Many years ago , in Teddy’s hometown there was a man who was called “Bone Collector”. This man like to collect varies of bones , such as dog’s , cow’s , also he went to the grave …
The bone collector had a big bag with a volume of V ,and along his trip of collecting there are a lot of bones , obviously , different bone has different value and different volume, now given the each bone’s value along his trip , can you calculate out the maximum of the total value the bone collector can get ?
Input
The first line contain a integer T , the number of cases.
Followed by T cases , each case three lines , the first line contain two integer N , V, (N <= 1000 , V <= 1000 )representing the number of bones and the volume of his bag. And the second line contain N integers representing the value of each bone.

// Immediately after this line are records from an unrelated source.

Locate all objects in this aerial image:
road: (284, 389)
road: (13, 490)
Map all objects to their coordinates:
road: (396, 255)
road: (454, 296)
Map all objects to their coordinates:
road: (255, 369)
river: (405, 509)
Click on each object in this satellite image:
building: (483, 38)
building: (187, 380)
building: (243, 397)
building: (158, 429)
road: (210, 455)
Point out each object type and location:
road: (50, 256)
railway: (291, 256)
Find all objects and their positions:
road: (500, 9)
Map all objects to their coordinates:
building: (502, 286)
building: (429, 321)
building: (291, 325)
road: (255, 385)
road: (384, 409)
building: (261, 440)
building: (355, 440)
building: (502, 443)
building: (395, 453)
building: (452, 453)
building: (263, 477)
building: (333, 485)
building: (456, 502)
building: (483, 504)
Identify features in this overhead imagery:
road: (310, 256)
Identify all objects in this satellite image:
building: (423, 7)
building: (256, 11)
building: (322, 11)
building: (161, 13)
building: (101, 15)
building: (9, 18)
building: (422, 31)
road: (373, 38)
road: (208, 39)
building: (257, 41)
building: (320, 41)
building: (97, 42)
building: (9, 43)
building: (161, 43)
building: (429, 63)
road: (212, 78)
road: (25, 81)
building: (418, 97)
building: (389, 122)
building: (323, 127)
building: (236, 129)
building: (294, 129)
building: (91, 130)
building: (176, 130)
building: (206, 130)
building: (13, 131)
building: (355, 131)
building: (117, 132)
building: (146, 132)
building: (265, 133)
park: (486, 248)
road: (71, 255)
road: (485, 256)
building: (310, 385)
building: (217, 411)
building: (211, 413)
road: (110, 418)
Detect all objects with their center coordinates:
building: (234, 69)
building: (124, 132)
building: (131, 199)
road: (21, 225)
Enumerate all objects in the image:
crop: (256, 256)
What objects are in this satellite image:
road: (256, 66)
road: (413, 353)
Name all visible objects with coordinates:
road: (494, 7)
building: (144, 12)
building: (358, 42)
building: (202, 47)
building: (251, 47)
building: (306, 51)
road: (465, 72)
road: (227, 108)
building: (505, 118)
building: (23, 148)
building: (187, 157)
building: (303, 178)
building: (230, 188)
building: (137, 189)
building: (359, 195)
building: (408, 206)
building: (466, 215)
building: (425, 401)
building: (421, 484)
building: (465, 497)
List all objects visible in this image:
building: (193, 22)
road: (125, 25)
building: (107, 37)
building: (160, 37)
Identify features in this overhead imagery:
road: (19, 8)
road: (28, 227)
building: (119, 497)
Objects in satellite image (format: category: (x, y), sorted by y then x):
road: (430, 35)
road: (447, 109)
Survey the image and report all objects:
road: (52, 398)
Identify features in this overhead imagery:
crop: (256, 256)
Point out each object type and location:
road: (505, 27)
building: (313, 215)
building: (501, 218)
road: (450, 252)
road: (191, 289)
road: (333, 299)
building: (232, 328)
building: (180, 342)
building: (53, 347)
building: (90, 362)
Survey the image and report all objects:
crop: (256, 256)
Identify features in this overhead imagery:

The third line contain N integers representing the volume of each bone.
Output
One integer per line representing the maximum of the total value (this number will be less than 2 31).
Sample Input
1 5 10 1 2 3 4 5 5 4 3 2 1
Sample Output
14
01背包问题,可以用一个一维数组改进空间复杂度
数据似乎出现了重量为0且有价值的骨头?
#include<iostream>
#include<string.h>
#include<algorithm>
using namespace std;
const int MAX = 1050;
int N, V;
int val[MAX];
int vol[MAX];
//dp[i][j]表示用1到i种骨头构成的最大重量为j的最大价值
int dp[MAX][MAX];
int DP[MAX];
int solve()
{
memset(dp, 0, sizeof(dp));
for (int i = 1; i <= N; i++)
{
for (int j = 0; j <= V; j++)
{
if (j >= vol[i])
dp[i][j] = max(dp[i-1][j], dp[i-1][j-vol[i]]+val[i]);
else
dp[i][j] = max(dp[i-1][j], dp[i][j]);
}
}
memset(DP, 0, sizeof(DP));
for (int i = 1; i <= N; i++)
{
for (int j = V; j >= vol[i]; j--)
DP[j] = max(DP[j-vol[i]]+val[i], DP[j]);
}
return dp[N][V];
//return DP[V];
}
int main()
{
int T;
cin >> T;
while (T--)
{
cin >> N >> V;
for (int i = 1; i <= N; i++)
cin >> val[i];
for (int i = 1; i <= N; i++)
cin >> vol[i];
cout << solve() << endl;
}
return 0;
}